EXTRAIT DE PAGE:
Ce qui aurait dû être une rare bonne nouvelle, la construction d'une école primaire, est devenu une source de discorde à L'Île-des-Soeurs depuis un mois. Les opposants estiment que l'édifice va ravager le parc de la Fontaine, un petit paradis de verdure apprécié dans le secteur. Les partisans dénoncent, eux, ce qu'ils qualifient de campagne de désinformation typique du syndrome «pas dans ma cour».

Les opposants ont sorti l'artillerie lourde, hier: ils ont dévoilé une pétition signée par 1570 des quelque 4000 citoyens qui auraient droit de vote en cas de référendum, qui pourrait avoir lieu à l'automne.

Devant la controverse, le 25 mai, l'arrondissement de Verdun a suspendu le changement de zonage qui aurait permis la construction de l'école et chargé un comité de «bonifier» le projet. Un nouveau projet de modification de zonage sera déposé en septembre. Le parc de la Fontaine, a cependant soutenu le maire Claude Trudel lors d'un bref point de presse, hier, demeure «le seul endroit disponible, valable et convenable» pour cette école.

MATÉRIEL D'ÉTUDE:
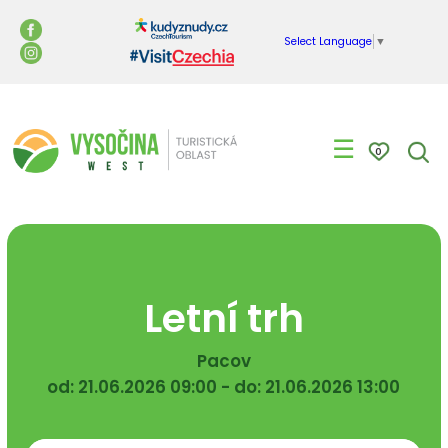
Select Language
▼
☰
0
Letní trh
Pacov
od: 21.06.2026 09:00 - do: 21.06.2026 13:00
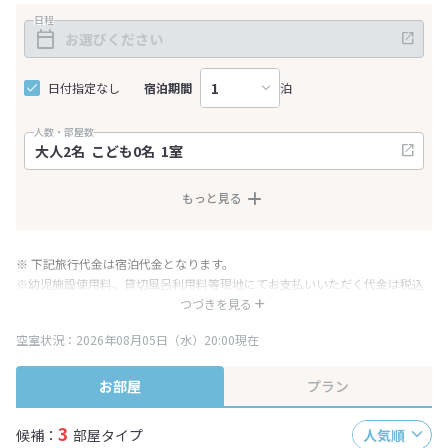
日程
日付指定なし
宿泊期間
泊
人数・部屋数
もっと見る
※ 下記旅行代金は宿泊代金となります。
※幼児施設使用料、貸切風呂利用料等現地にてお支払いいただく代金は税込
み表記となりますが、消費税増税に伴い代金が一部変更となる場合がござい
つづきを見る
ます。
空室状況：2026年08月05日（水）20:00現在
※表示されている旅行代金・プラン内容は一定時間ごとに更新されます。最
終確認画面でご確認ください。
お部屋
プラン
3
候補：
部屋タイプ
人気順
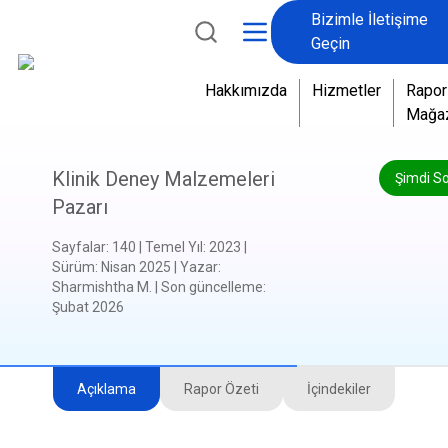
Bizimle İletişime
Geçin
Hakkımızda
Hizmetler
Rapor
Mağa
Klinik Deney Malzemeleri
Şimdi S
Pazarı
Sayfalar
:
140
|
Temel Yıl
:
2023
|
Sürüm
:
Nisan 2025
|
Yazar
:
Sharmishtha M.
|
Son güncelleme
:
Şubat 2026
Açıklama
Rapor Özeti
İçindekiler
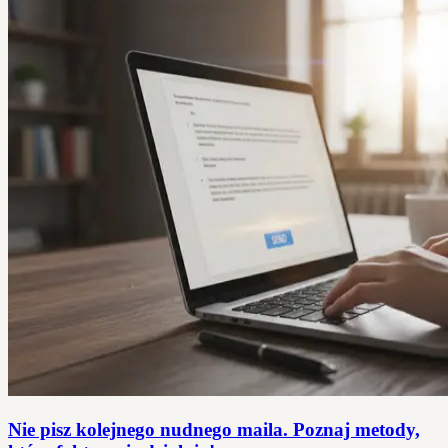
Nie pisz kolejnego nudnego maila. Poznaj metody,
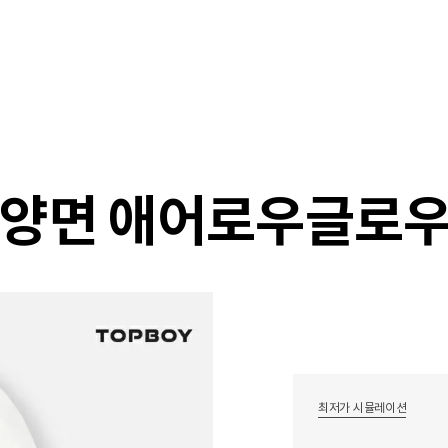
샵
매거진
스타일 룸
이벤트/세일
매장안
 특양면 애어로우글로
최저가 시뮬레이션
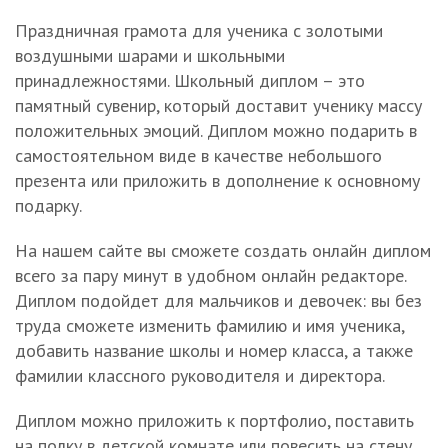
Праздничная грамота для ученика с золотыми
воздушными шарами и школьными
принадлежностями. Школьный диплом – это
памятный сувенир, который доставит ученику массу
положительных эмоций. Диплом можно подарить в
самостоятельном виде в качестве небольшого
презента или приложить в дополнение к основному
подарку.
На нашем сайте вы сможете создать онлайн диплом
всего за пару минут в удобном онлайн редакторе.
Диплом подойдет для мальчиков и девочек: вы без
труда сможете изменить фамилию и имя ученика,
добавить название школы и номер класса, а также
фамилии классного руководителя и директора.
Диплом можно приложить к портфолио, поставить
на полку в детской комнате или повесить на стену.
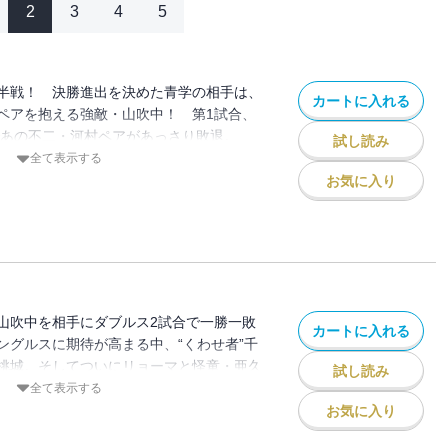
2
3
4
5
半戦！ 決勝進出を決めた青学の相手は、
カートに入れる
ペアを抱える強敵・山吹中！ 第1試合、
であの不二・河村ペアがあっさり敗退。
試し読み
に出場の大石・菊丸ペアに緊張が奔る
全て表示する
お気に入り
山吹中を相手にダブルス2試合で一勝一敗
カートに入れる
ングルスに期待が高まる中、“くわせ者”千
桃城。そしてついにリョーマと怪童・亜久
試し読み
全て表示する
お気に入り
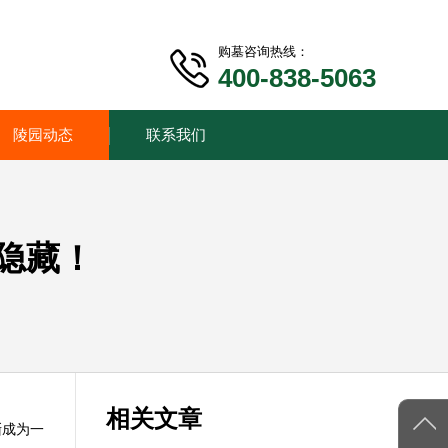
购墓咨询热线：
400-838-5063
陵园动态
联系我们
隐藏！
相关文章
渐成为一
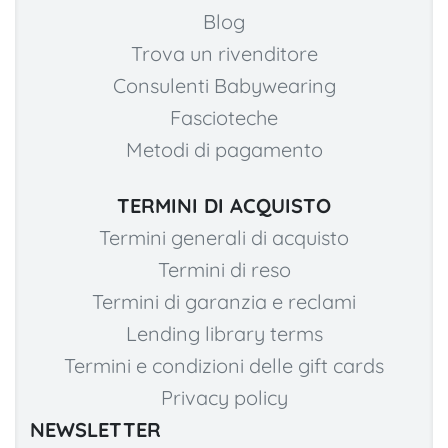
Blog
Trova un rivenditore
Consulenti Babywearing
Fascioteche
Metodi di pagamento
TERMINI DI ACQUISTO
Termini generali di acquisto
Termini di reso
Termini di garanzia e reclami
Lending library terms
Termini e condizioni delle gift cards
Privacy policy
NEWSLETTER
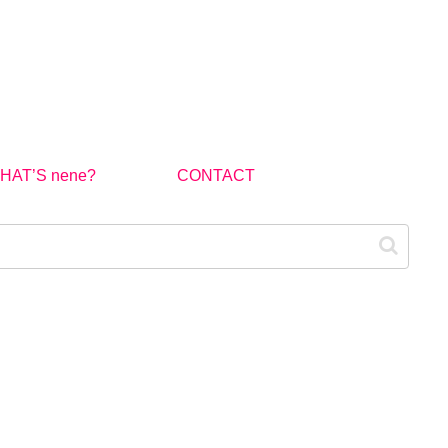
HAT’S nene?
CONTACT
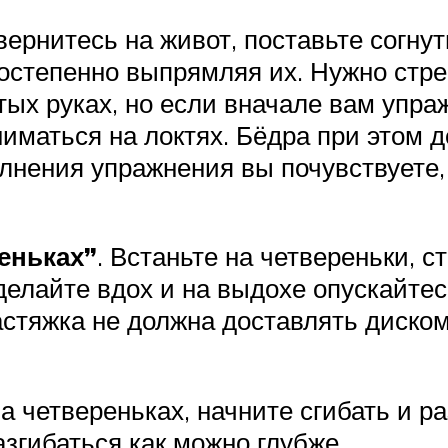
вернитесь на живот, поставьте согну
постепенно выпрямляя их. Нужно стре
ых руках, но если вначале вам упр
маться на локтях. Бёдра при этом д
нения упражнения вы почувствуете, 
еньках”
. Встаньте на четвереньки, 
Сделайте вдох и на выдохе опускайтес
астяжка не должна доставлять диском
на четвереньках, начните сгибать и р
азгибаться как можно глубже.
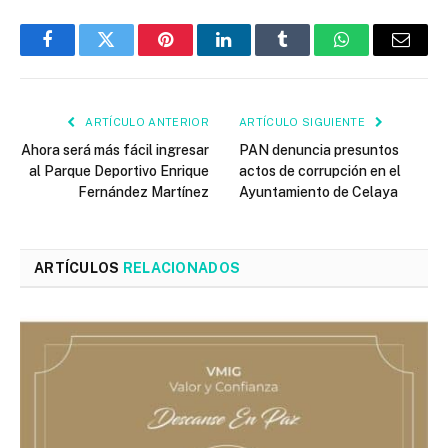
Facebook
Twitter
Pinterest
LinkedIn
Tumblr
WhatsApp
Email
ARTÍCULO ANTERIOR
ARTÍCULO SIGUIENTE
Ahora será más fácil ingresar
PAN denuncia presuntos
al Parque Deportivo Enrique
actos de corrupción en el
Fernández Martínez
Ayuntamiento de Celaya
ARTÍCULOS
RELACIONADOS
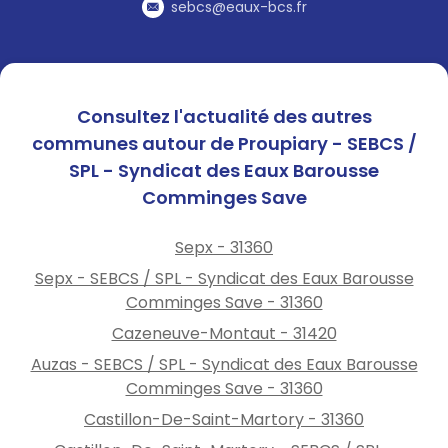
station de lavage
sebcs@eaux-bcs.fr
Ne remplissez pas votre
piscine
Professionnels : conformez-
vous aux arrêtés
Consultez l'actualité des autres
préfectoraux.
communes autour de Proupiary - SEBCS /
Retrouvez les arrêtés
SPL - Syndicat des Eaux Barousse
préfectoraux et des conseils
Comminges Save
d’économie d’eau sur :
www.eau-barousse.fr
rubriques : eau\ressources en
Sepx - 31360
eau et eau\avis de
Sepx - SEBCS / SPL - Syndicat des Eaux Barousse
perturbation
Comminges Save - 31360
Cazeneuve-Montaut - 31420
Auzas - SEBCS / SPL - Syndicat des Eaux Barousse
Comminges Save - 31360
Castillon-De-Saint-Martory - 31360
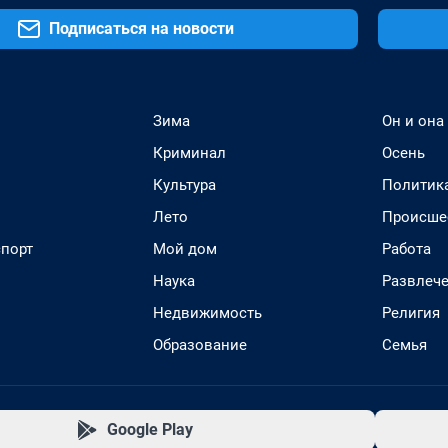
Подписаться на новости
Зима
Он и она
Криминал
Осень
Культура
Политик
Лето
Происше
спорт
Мой дом
Работа
Наука
Развлеч
Недвижимость
Религия
Образование
Семья
Google Play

CONSIGNE:
D'après l'extrait sur l'école de L'Île-des-Soeurs, que répondez-vous à ces questions ?
1. Quel parc les opposants disent-ils menacé par l'édifice ?
2. Combien de citoyens ont signé la pétition dévoilée par les opposants ?
3. À quelle date l'arrondissement de Verdun a-t-il suspendu le changement de zonage ?

RÉSULTAT DE L'EXERCICE:
1. Le parc de la Fontaine.
2. 1570 citoyens.
3. Le 25 mai.